After reviewing the scaffold, the adaptation is mechanical: the HIP device kernel already existed at feature/hip/float_motion/float_motion_score.hip (a warp-64 port of the CUDA twin), and the host-side changes follow the same hipModuleLoadData + hipModuleGetFunction + hipModuleLaunchKernel pattern established by ADR-0254 and ADR-0372. The only non-trivial aspect is the temporal state: blur[2] ping-pong (two hipMalloc float arrays) + ref_in staging buffer, with compute_sad=0 on the first frame and the prev_motion_score carry for motion2.
Decision¶
Promote float_motion_hip (emits VMAF_feature_motion_score and VMAF_feature_motion2_score) from -ENOSYS scaffold to a real HIP module-API consumer following ADR-0254 / ADR-0372.
Key implementation choices:
-
Struct layout: Replace the three
uintptr_topaque slots (ref_in,blur[0],blur[1]) with realvoid *device pointers allocated viahipMalloc. Module and per-bpc function handles (hipModule_t module,hipFunction_t funcbpc8/funcbpc16) added inside#ifdef HAVE_HIPCC. -
Helper extraction:
fm_hip_bufs_allocandfm_hip_bufs_freeare extracted to keepinit_fex_hipunder the 60-line function-size limit.fm_hip_bufs_freealso unloads the module (single point of teardown). -
Temporal logic:
compute_sad=0on the first frame (no previous blur available; kernel writescur_blurbut partials are all 0.0 by contract).collect()emitsmotion2_score = min(prev, cur)atindex - 1andflush()emits the tailmotion2_scoreats->index.
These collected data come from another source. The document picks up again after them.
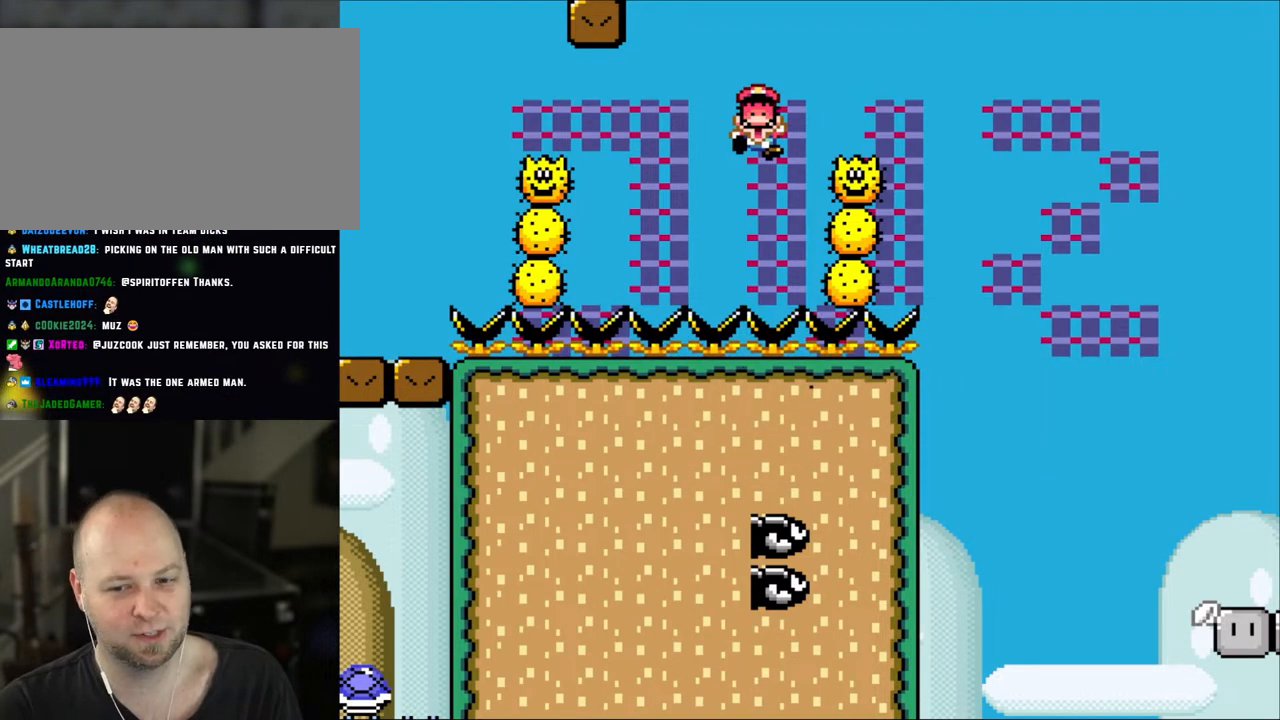
{"dt_ms": 500, "buttons": [], "events": [[50, "A", "up"]]}
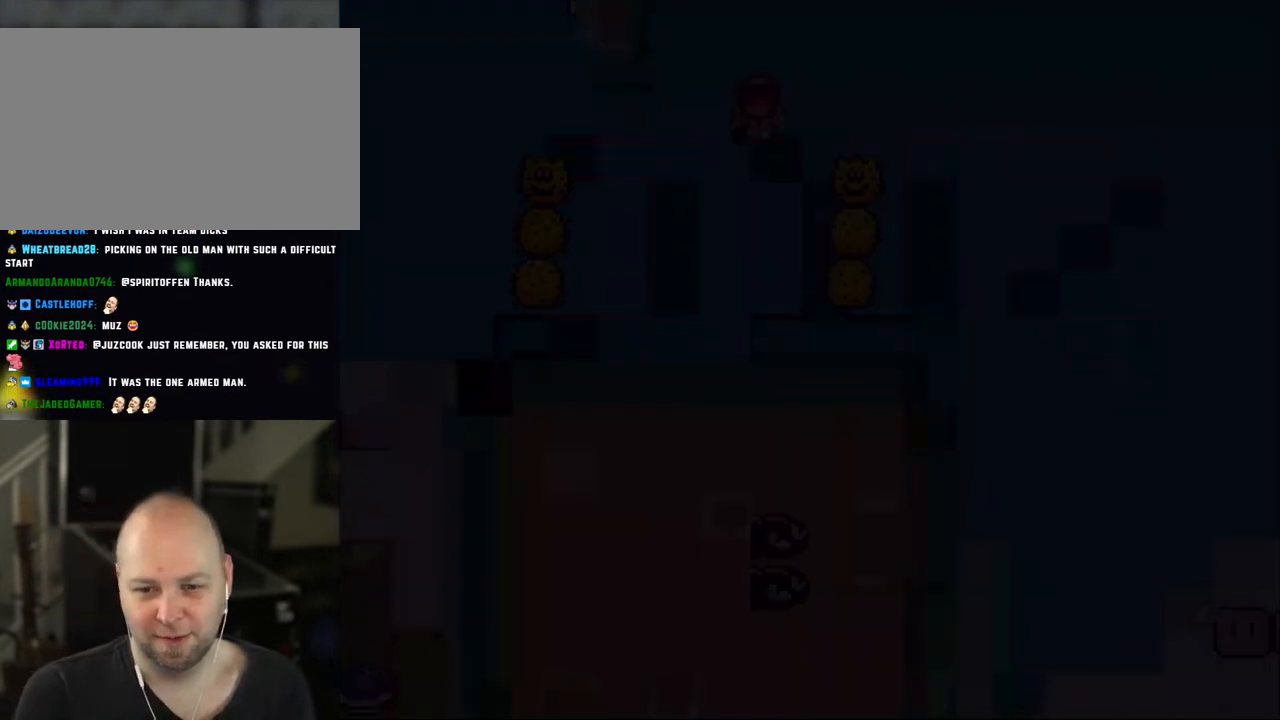
{"dt_ms": 500, "buttons": [], "events": []}
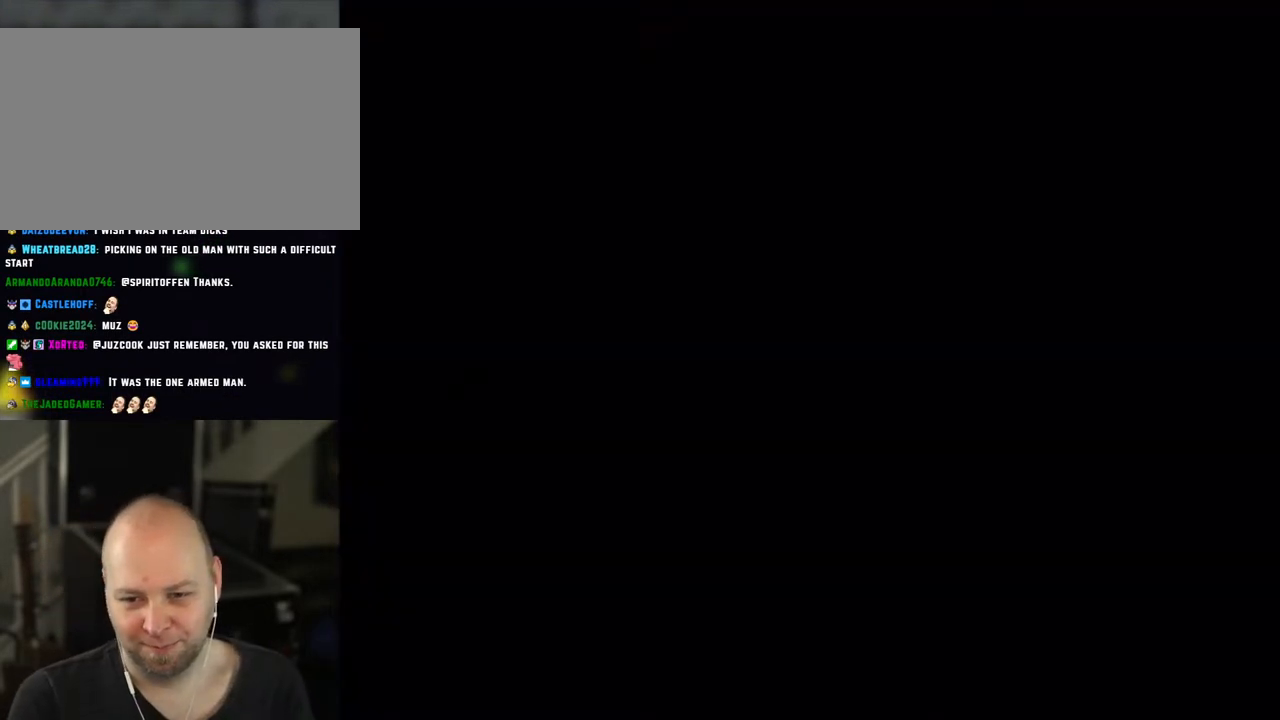
{"dt_ms": 1000, "buttons": ["Y"]}
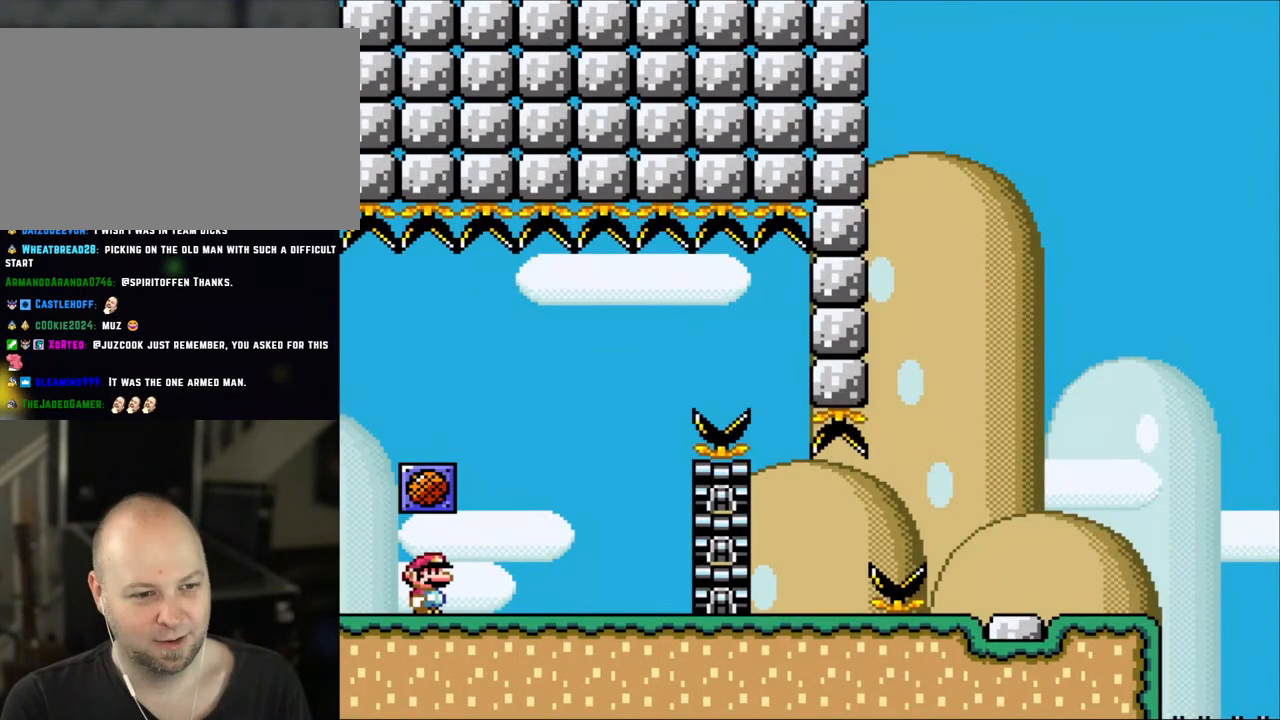
{"dt_ms": 500, "buttons": ["X", "DPAD_RIGHT"], "events": [[233, "DPAD_RIGHT", "down"], [383, "X", "down"], [383, "Y", "up"]]}
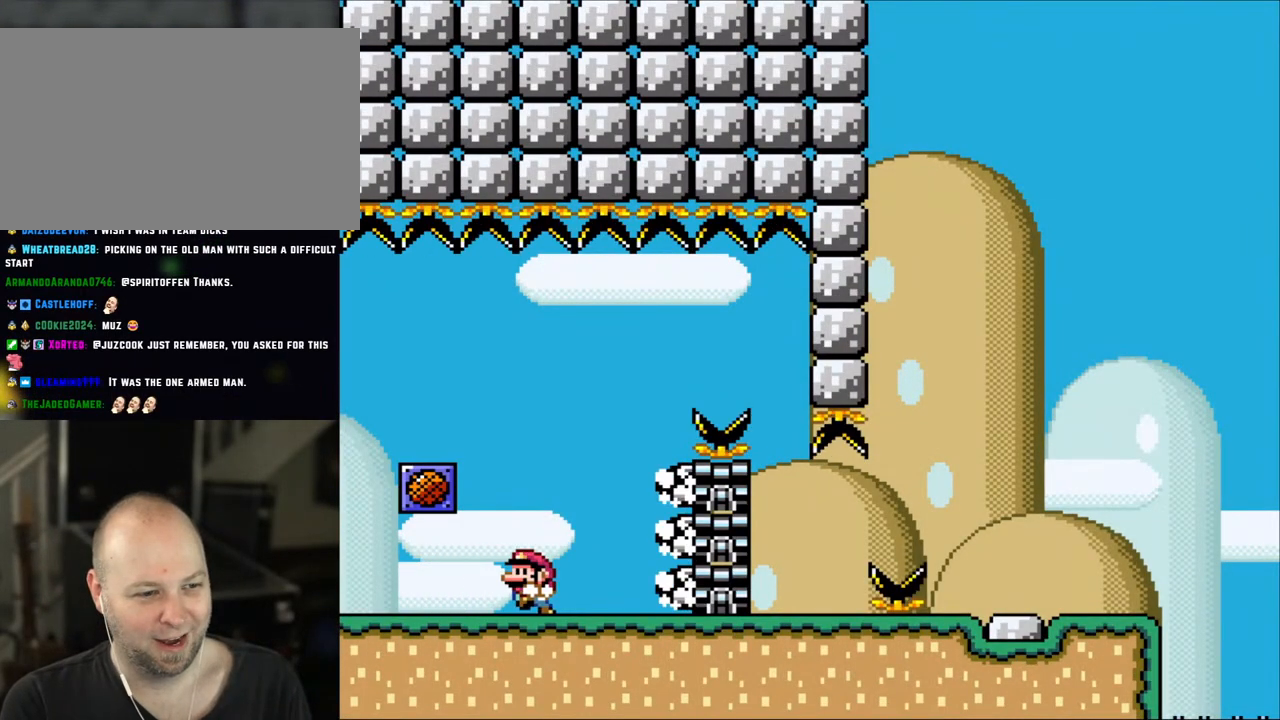
{"dt_ms": 500, "buttons": ["A", "X", "DPAD_RIGHT"], "events": [[83, "DPAD_RIGHT", "up"], [117, "DPAD_LEFT", "down"], [200, "A", "down"], [300, "DPAD_LEFT", "up"], [300, "DPAD_UP", "down"], [317, "DPAD_RIGHT", "down"], [317, "DPAD_UP", "up"]]}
Mirrors the CUDA twin'sflush_fex_cudaexactly. -
HtoD copy:
hipMemcpy2DAsyncwithhipMemcpyHostToDevicebecause pictures arrive as CPUVmafPictures (VMAF_FEATURE_EXTRACTOR_HIPflag not yet set — same posture as all prior HIP consumers). -
Meson:
float_motion_scoreadded tohip_kernel_sourcesinsrc/meson.buildsohipcc --genco+xxd -iembed the HSACO blob at build time whenenable_hipcc=true. -
Non-HAVE_HIPCC path: scaffold posture preserved;
init()returns-ENOSYSvia the template helpers,submit()callsvmaf_hip_kernel_submit_pre_launchand returns-ENOSYS,collect()andflush()return-ENOSYS/1respectively. CPU-only CI is unaffected.
Alternatives considered¶
| Option | Pros | Cons | Why not chosen |
|---|---|---|---|
Port float_moment_hip as batch-2 instead | Stateless, simpler | Kernel already implemented; float_moment_hip.c needs its own HAVE_HIPCC promotion separately | Both can land; float_motion is higher priority (used by VMAF models directly) |
Port float_ssim_hip | Completes more extractors | Two-pass design, five intermediate device buffers, three kernel functions; non-trivial ABI | Per per-task guidance: STOP if bit-exactness is not trivially clear |
Keep motion_hip (the old raw-API stub) | No change | It uses a different API shape and is not a VmafFeatureExtractor consumer | It is a separate implementation; float_motion_hip is the correct consumer |
Consequences¶
- Positive:
float_motion_hipis now a real kernel consumer. HIP extractor count rises from 3/11 real (ADR-0372) to 4/11 real.VMAF_feature_motion_scoreandVMAF_feature_motion2_scoreare now GPU-accelerated on ROCm. - Neutral:
float_ssim_hip,float_moment_hip,integer_motion_v2_hip,adm_hip,vif_hip,ciede_hipremain at-ENOSYSscaffold posture. - Follow-up:
float_moment_hipandinteger_motion_v2_hipare the next simplest batch-3 candidates (the device kernels already exist).
References¶
- ADR-0273 (
float_motion_hipseventh consumer scaffold). - ADR-0372 (HIP batch-1:
integer_psnr_hip+float_ansnr_hip). - ADR-0254 (
float_psnr_hipcanonical HIP module-API pattern). - paraphrased: the user requested recovery of the previous batch-2 agent's work on
float_motion_hip— promoting the host TU from-ENOSYSscaffold to a real HIP module-API consumer using the kernel already present infloat_motion/float_motion_score.hip.